O que entra e o que fica de fora da base de cálculo, como descobrir a margem livre e por que o valor aprovado quase nunca é o que você imaginou.

Fênix Cred —

Calculadora, holerite e caneta sobre a mesa para calcular a margem consignável

A margem consignável é o teto de quanto do seu salário pode ser comprometido com parcelas descontadas em folha. No Crédito do Trabalhador, ela é de até 35% da remuneração disponível. Parece simples — até a simulação aprovar bem menos do que você calculou em casa.

O motivo quase sempre é a base de cálculo. Este guia mostra como chegar ao número certo antes de pedir crédito.

A conta base

A margem não incide sobre o salário bruto nem sobre o valor que cai na conta. Ela usa a remuneração disponível: o bruto menos os descontos obrigatórios, principalmente INSS e Imposto de Renda.

Fórmula prática: (salário bruto − INSS − IRRF) × 35% = margem consignável total.

Salário brutoRemuneração disponível (aprox.)Margem de 35% (aprox.)
R$ 1.600R$ 1.470R$ 514
R$ 2.500R$ 2.260R$ 791
R$ 4.000R$ 3.480R$ 1.218
R$ 6.000R$ 4.960R$ 1.736

Os valores acima são aproximações para você ter ordem de grandeza. O cálculo oficial usa as tabelas vigentes de INSS e IRRF e os descontos que aparecem no seu holerite.

Margem total x margem livre

Esses 35% são o teto, não o disponível. Se já existe consignado ativo, cada parcela ocupa um pedaço. A margem livre é o que sobra:

  • Margem total (35%): R$ 791
  • Parcela de consignado já ativo: R$ 300
  • Margem livre: R$ 491

É a margem livre que define o valor máximo do novo empréstimo. Quem já tem contrato e quer aumentar o valor precisa olhar refinanciamento ou portabilidade, não uma nova contratação por cima.

O que entra e o que fica de fora

  • Entram salário-base e verbas de natureza salarial habituais
  • Ficam de fora vale-transporte, vale-alimentação e reembolsos, por não serem salário
  • Oscilam horas extras, adicional noturno, periculosidade e comissões — sobem a margem em um mês e derrubam no seguinte

Quem tem renda variável precisa de atenção redobrada: uma margem calculada em mês de comissão alta pode não se sustentar no mês seguinte, e o desconto continua.

Como consultar a sua margem

  1. Abra o holerite do mês vigente e localize bruto, INSS e IRRF.
  2. Some os descontos de consignado já ativos.
  3. Confira na CTPS Digital os contratos de Crédito do Trabalhador averbados.
  4. Aplique a fórmula ou peça a consulta na simulação — o sistema devolve a margem oficial.

A consulta no fluxo oficial vale mais que qualquer conta de padaria: ela lê o eSocial, que é a fonte usada pelo banco.

Usar os 35% é uma boa ideia?

Quase nunca.

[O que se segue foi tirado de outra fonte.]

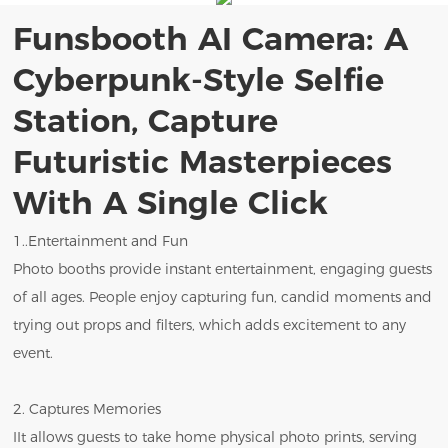
Funsbooth AI Camera: A
Cyberpunk-Style Selfie
Station, Capture
Futuristic Masterpieces
With A Single Click
1..Entertainment and Fun
Photo booths provide instant entertainment, engaging guests
of all ages. People enjoy capturing fun, candid moments and
trying out props and filters, which adds excitement to any
event.
2. Captures Memories
IIt allows guests to take home physical photo prints, serving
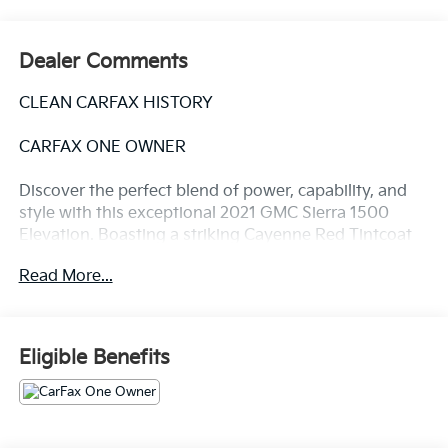
Dealer Comments
CLEAN CARFAX HISTORY
CARFAX ONE OWNER
Discover the perfect blend of power, capability, and
style with this exceptional 2021 GMC Sierra 1500
Elevation. Boasting a striking Cayenne Red Tintcoat
exterior, this truck is more than just a handsome face
Read More...
– it's a true workhorse ready to tackle any task you
throw its way.
- Clean Carfax
Eligible Benefits
- One Owner
Under the hood, the Sierra 1500 Elevation is
equipped with a potent 5.3L EcoTec3 V8 engine,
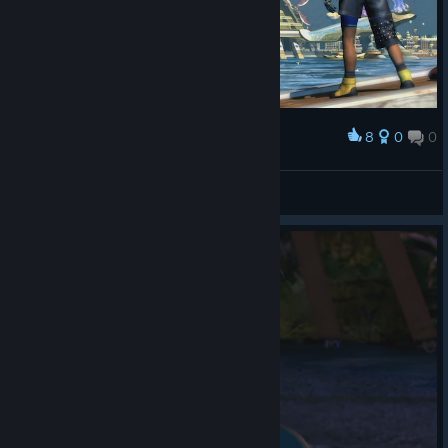
8
0
0
Award
Arriving in Luca
Otono
View screenshots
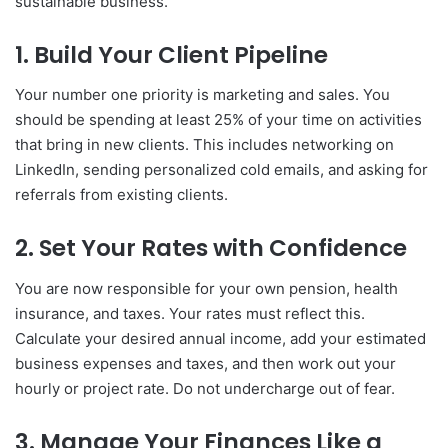
sustainable business.
1. Build Your Client Pipeline
Your number one priority is marketing and sales. You
should be spending at least 25% of your time on activities
that bring in new clients. This includes networking on
LinkedIn, sending personalized cold emails, and asking for
referrals from existing clients.
2. Set Your Rates with Confidence
You are now responsible for your own pension, health
insurance, and taxes. Your rates must reflect this.
Calculate your desired annual income, add your estimated
business expenses and taxes, and then work out your
hourly or project rate. Do not undercharge out of fear.
3. Manage Your Finances Like a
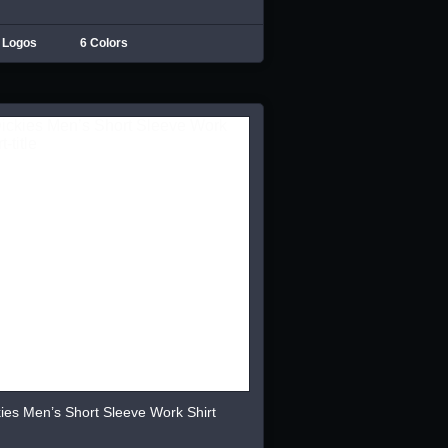
 Logos
6 Colors
ies Men’s Short Sleeve Work Shirt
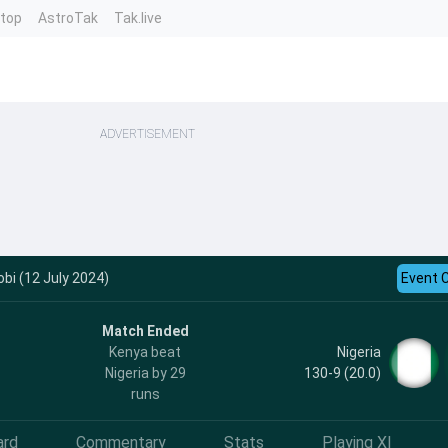
ntop
AstroTak
Tak.live
ADVERTISEMENT
obi (12 July 2024)
Event 
Match Ended
Nigeria
Kenya beat
130-9 (20.0)
Nigeria by 29
runs
ard
Commentary
Stats
Playing XI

Margem no talo significa nenhum espaço para imprevisto e nenhuma chance de contratar outra coisa nos próximos meses. Antes de decidir, faça a conta ao contrário: veja quanto sobra do salário depois da parcela, e não quanto o sistema aprova.

Uma régua simples que usamos no atendimento: se a parcela consome a folga do mês inteiro, o valor está errado — mesmo aprovado.

Perguntas frequentes

A margem é sobre o bruto ou o líquido? Sobre a remuneração disponível: bruto menos descontos obrigatórios (INSS e IR).

Décimo terceiro entra na margem? Não. O manual do MTE limita o desconto às doze competências mensais, então o 13º não sofre desconto do consignado — detalhes em consignado CLT desconta no 13º e nas férias.

Minha margem mudou de um mês para o outro. Por quê? Hora extra, falta, mudança de salário ou início/fim de outro desconto em folha alteram a base de cálculo.